Für die perfekte Garzeit bietet es sich an, mit einem Bratenthermometer zu arbeiten. Es misst die Kerntemperatur und hilft damit den Garpunkt exakt zu ermitteln, der je nach Bratengröße höchst unterschiedlich ausfallen kann. Garzeitangaben in Rezepten bieten daher immer nur einen Anhaltspunkt. Die Anwendung ist denkbar einfach. Bei ungleich geformten Fleischstücken kann man das Bratenthermometer zunächst an der dünnsten Stelle einstechen, später das zuerst gare Stück abschneiden, warm halten oder bereits servieren und währenddessen das dickere Stück fertig braten.

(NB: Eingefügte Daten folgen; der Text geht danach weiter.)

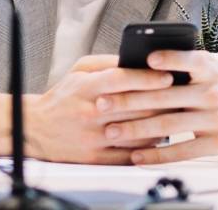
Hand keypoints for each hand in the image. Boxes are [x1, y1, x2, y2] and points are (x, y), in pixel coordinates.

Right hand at [25, 55, 176, 164]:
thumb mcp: (79, 71)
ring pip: (137, 132)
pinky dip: (148, 147)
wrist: (37, 129)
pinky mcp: (96, 157)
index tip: (169, 76)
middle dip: (162, 101)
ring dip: (160, 125)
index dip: (148, 77)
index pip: (122, 79)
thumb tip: (137, 61)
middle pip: (135, 107)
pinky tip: (157, 138)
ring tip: (174, 117)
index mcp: (85, 88)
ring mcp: (93, 137)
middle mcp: (89, 112)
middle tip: (181, 96)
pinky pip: (130, 154)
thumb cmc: (63, 97)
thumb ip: (107, 63)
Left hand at [95, 50, 217, 163]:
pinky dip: (157, 154)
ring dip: (136, 130)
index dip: (168, 59)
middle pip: (165, 97)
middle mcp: (213, 92)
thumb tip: (145, 64)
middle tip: (101, 104)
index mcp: (210, 70)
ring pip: (169, 125)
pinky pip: (182, 151)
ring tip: (111, 131)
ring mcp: (215, 118)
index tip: (144, 60)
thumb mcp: (215, 72)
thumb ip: (186, 68)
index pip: (188, 61)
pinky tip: (137, 156)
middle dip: (129, 101)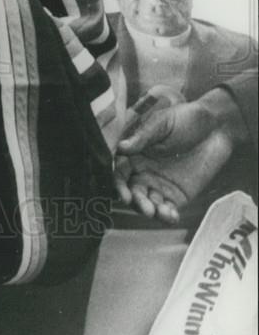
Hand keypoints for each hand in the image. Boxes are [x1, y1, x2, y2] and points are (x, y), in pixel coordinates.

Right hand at [114, 97, 236, 223]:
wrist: (215, 127)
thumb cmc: (185, 119)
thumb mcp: (161, 123)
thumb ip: (142, 137)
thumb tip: (120, 147)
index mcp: (134, 152)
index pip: (119, 169)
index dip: (118, 181)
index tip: (123, 191)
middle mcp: (142, 170)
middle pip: (130, 189)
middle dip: (134, 200)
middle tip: (143, 206)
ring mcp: (158, 184)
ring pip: (146, 201)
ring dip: (148, 209)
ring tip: (156, 212)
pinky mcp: (176, 195)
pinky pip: (167, 208)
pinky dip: (166, 215)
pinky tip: (171, 215)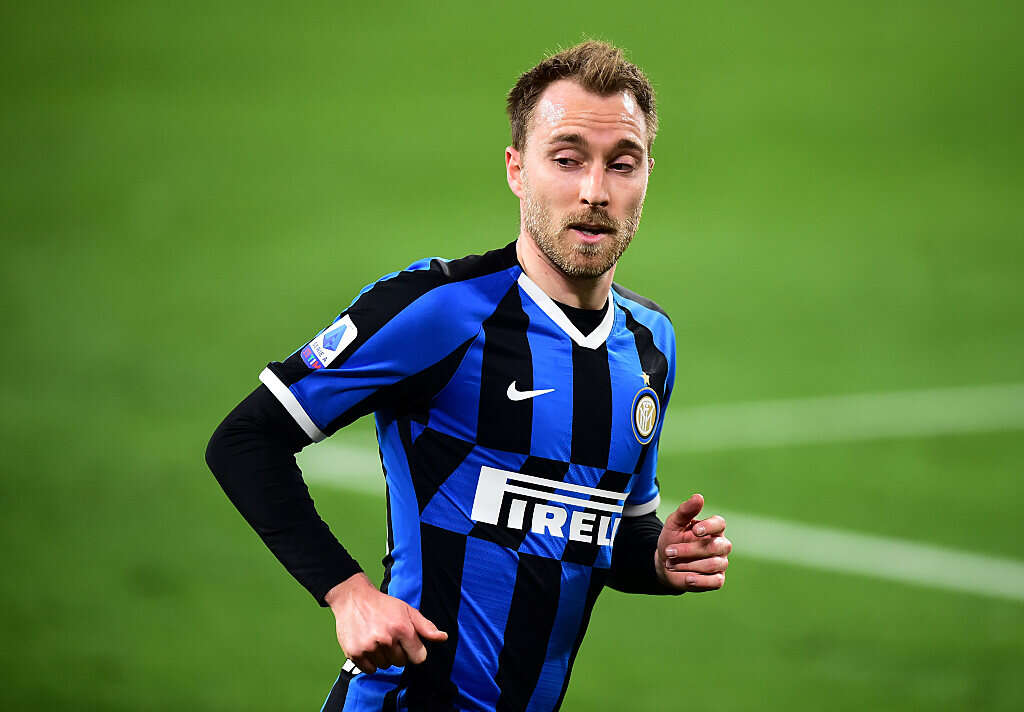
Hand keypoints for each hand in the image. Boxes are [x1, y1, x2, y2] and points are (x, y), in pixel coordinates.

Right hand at [324, 573, 447, 673]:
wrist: (353, 599)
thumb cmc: (383, 605)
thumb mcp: (407, 610)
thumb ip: (425, 626)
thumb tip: (443, 637)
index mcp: (401, 628)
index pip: (418, 657)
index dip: (414, 651)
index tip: (407, 643)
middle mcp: (385, 638)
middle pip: (401, 663)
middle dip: (398, 652)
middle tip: (389, 637)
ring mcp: (369, 647)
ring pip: (385, 666)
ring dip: (383, 656)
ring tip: (377, 639)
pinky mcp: (354, 653)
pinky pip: (370, 669)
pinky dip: (370, 662)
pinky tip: (368, 646)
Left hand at [655, 493, 730, 591]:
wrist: (665, 565)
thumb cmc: (672, 540)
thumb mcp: (674, 523)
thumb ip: (686, 510)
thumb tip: (699, 496)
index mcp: (713, 528)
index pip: (719, 524)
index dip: (709, 527)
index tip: (695, 531)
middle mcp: (721, 545)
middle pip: (714, 546)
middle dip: (689, 550)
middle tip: (668, 552)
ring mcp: (721, 563)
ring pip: (713, 564)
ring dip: (689, 564)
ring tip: (671, 564)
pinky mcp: (718, 579)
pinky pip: (715, 581)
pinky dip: (700, 580)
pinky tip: (687, 578)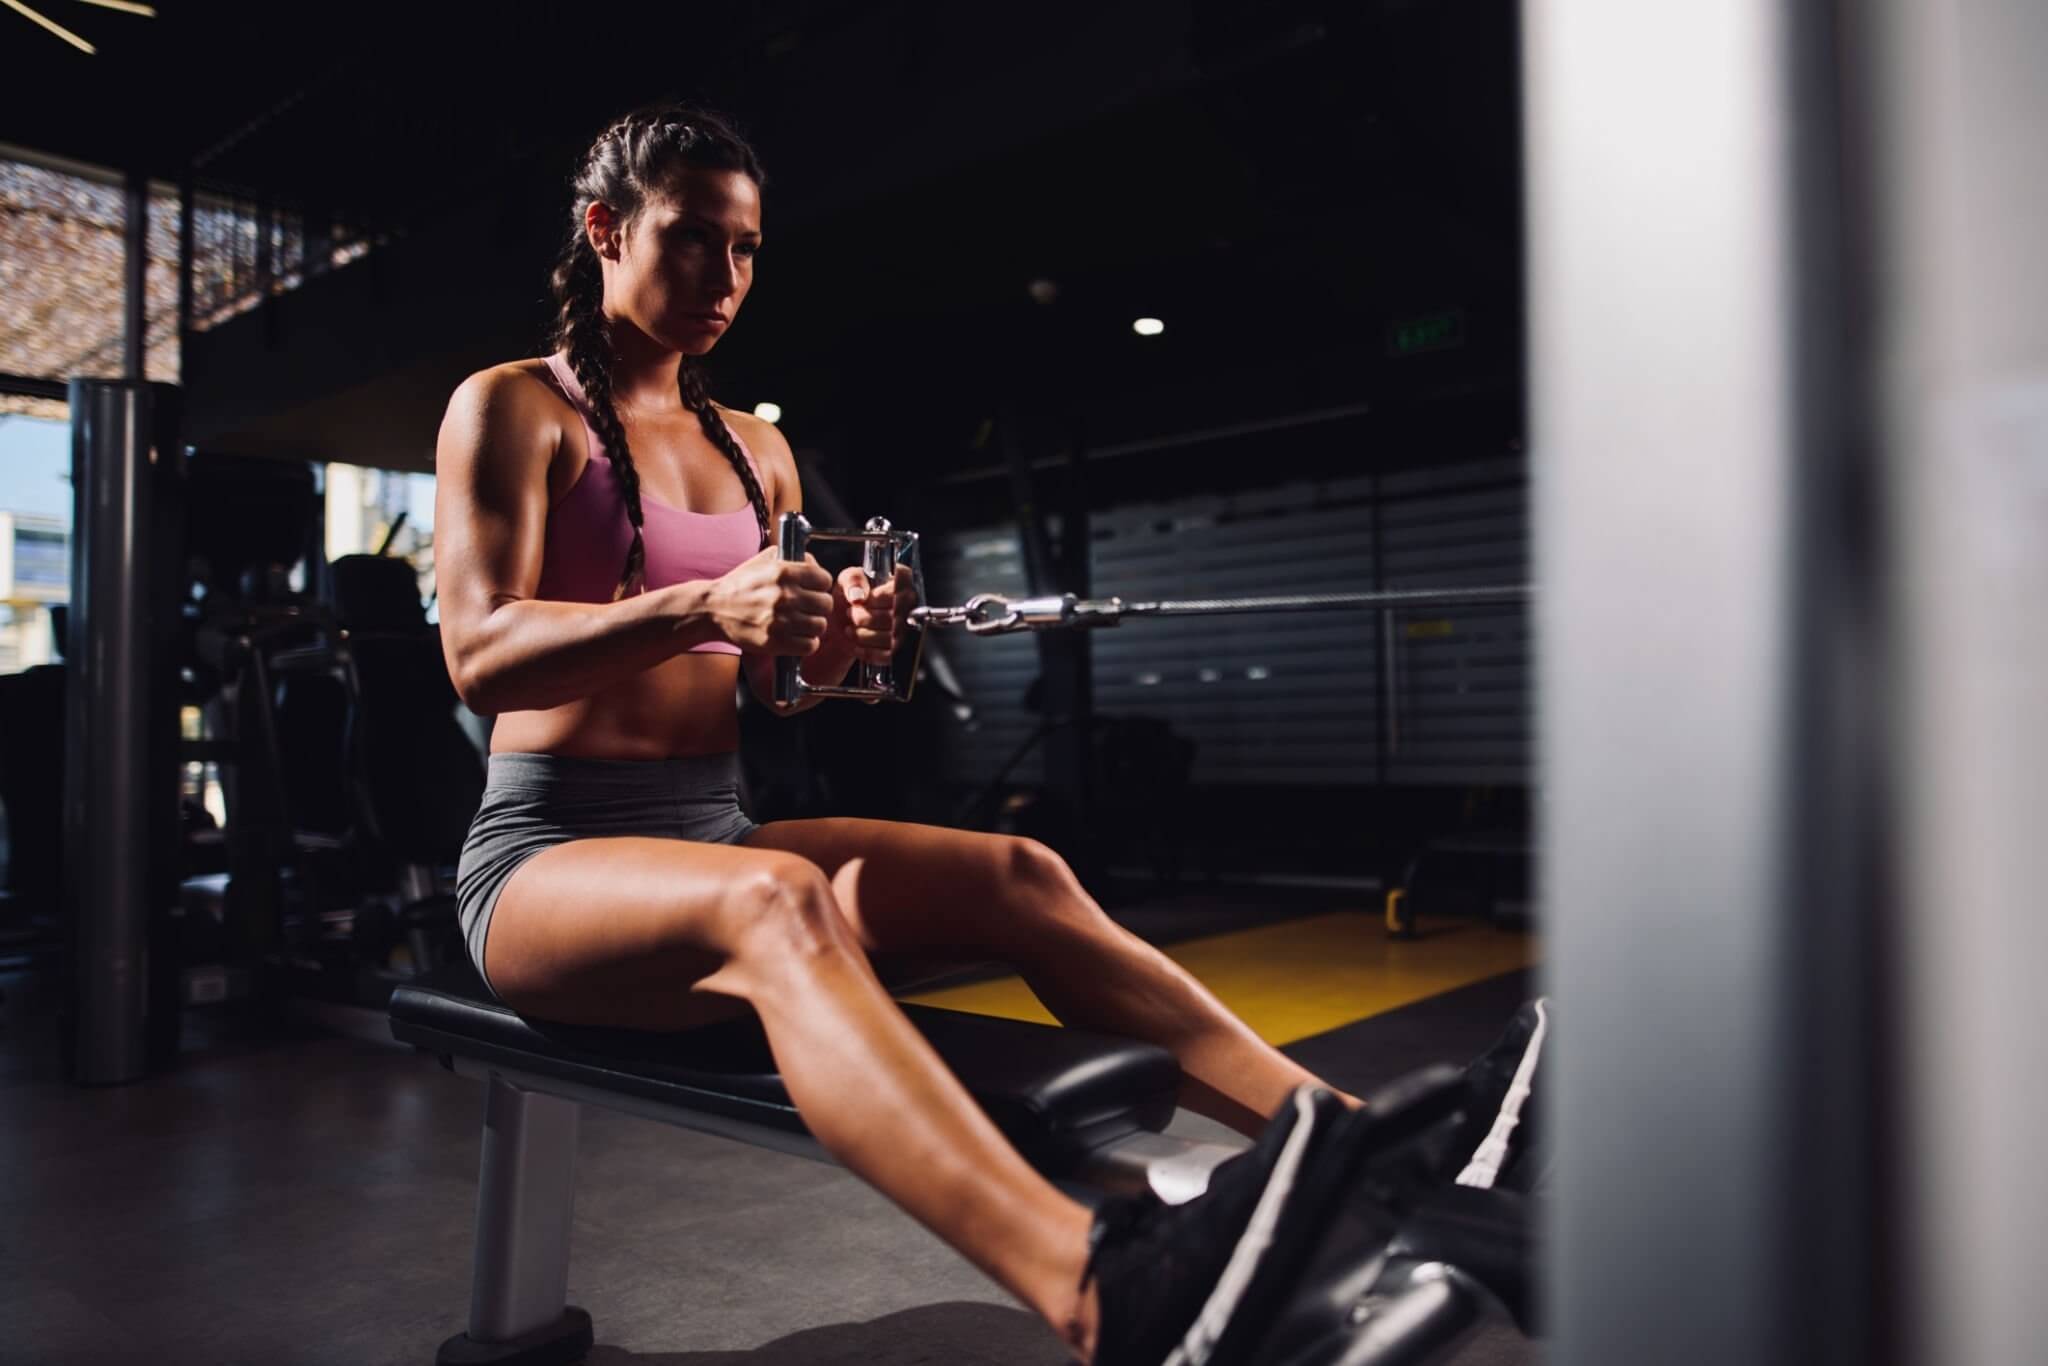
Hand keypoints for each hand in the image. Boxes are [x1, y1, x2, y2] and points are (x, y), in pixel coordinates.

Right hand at [706, 546, 833, 654]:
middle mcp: (784, 595)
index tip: (813, 589)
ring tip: (801, 622)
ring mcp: (780, 620)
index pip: (824, 579)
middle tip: (807, 608)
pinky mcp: (775, 642)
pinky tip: (796, 636)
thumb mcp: (765, 560)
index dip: (821, 585)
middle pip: (825, 604)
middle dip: (818, 606)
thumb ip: (794, 558)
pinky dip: (805, 642)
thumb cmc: (742, 584)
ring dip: (812, 625)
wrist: (714, 608)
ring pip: (820, 626)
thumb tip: (817, 566)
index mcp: (784, 572)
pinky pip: (809, 645)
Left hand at [832, 564, 917, 665]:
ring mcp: (906, 631)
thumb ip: (853, 580)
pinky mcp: (898, 651)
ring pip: (889, 638)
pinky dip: (867, 652)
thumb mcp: (847, 579)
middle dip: (863, 617)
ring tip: (850, 629)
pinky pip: (887, 656)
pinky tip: (857, 645)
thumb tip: (859, 596)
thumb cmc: (848, 597)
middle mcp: (910, 608)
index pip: (898, 592)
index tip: (862, 600)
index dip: (877, 598)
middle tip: (850, 614)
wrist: (840, 624)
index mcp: (902, 586)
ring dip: (862, 635)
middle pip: (891, 617)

Rezept: Schweinerollbraten mit Gemüsefüllung

Rezept für einen Schweinerollbraten für vier Personen: Mit frischem Gemüse als Füllung verleiht man dem Osterbraten eine frühlingshafte Note. Dazu schmecken Kartoffelklöße einfach himmlisch.

Backzeit: 90 Minuten

Zutaten

  • 500 g ausgelöster Schweinenacken
  • 1 grüne Paprikaschote
  • 1/4 Sellerieknolle
  • 2 Bund Schnittlauch
  • 3 Fleischtomaten
  • 1 EL grüner Pfeffer
  • 5 EL Sahne
  • 60 g geriebener Emmentaler
  • etwas Salz und Pfeffer
  • etwas Küchengarn
  • 3 EL Rapsöl
  • 2 Zwiebeln
  • 1 große Möhre
  • 1/4 l heiße Fleischbrühe
  • 1/8 l Rotwein
  • 1 Ei (mittlere Größe)
  • 1 EL Mandelblättchen

Zubereitung

Zunächst werden die Paprikaschoten, der Sellerie und der Schnittlauch geputzt und fein gewürfelt. Dann schält und entkernt man die Tomaten und schneidet sie in kleine Würfel. Das Gemüse wird mit der Sahne und dem Käse vermengt, gesalzen und gepfeffert. Nun schneidet man in das Fleisch längs der Faser eine Tasche und befüllt es mit der Gemüsefüllung. Abschließend wird das Fleisch mit Küchengarn zu einem Rollbraten zusammengebunden.

Das Öl erhitzt man in einem Bräter, lässt das Fleisch bei hoher Hitze rundherum braun anbraten und gibt nach Belieben Salz und Pfeffer bei. Die zuvor geputzten und kleingeschnittenen Zwiebeln und Möhren werden im Bräter kurz angeschmort. Dann gibt man Fleischbrühe und Rotwein hinzu. Jetzt muss der Braten gut 90 Minuten schmoren. Das Küchengarn kann dann vom fertigen Osterbraten entfernt werden.

Die Sauce wird durchpassiert und etwas eingekocht. Dann gibt man die restliche Sahne hinzu, schmeckt die Sauce ab und würzt sie gegebenenfalls nach.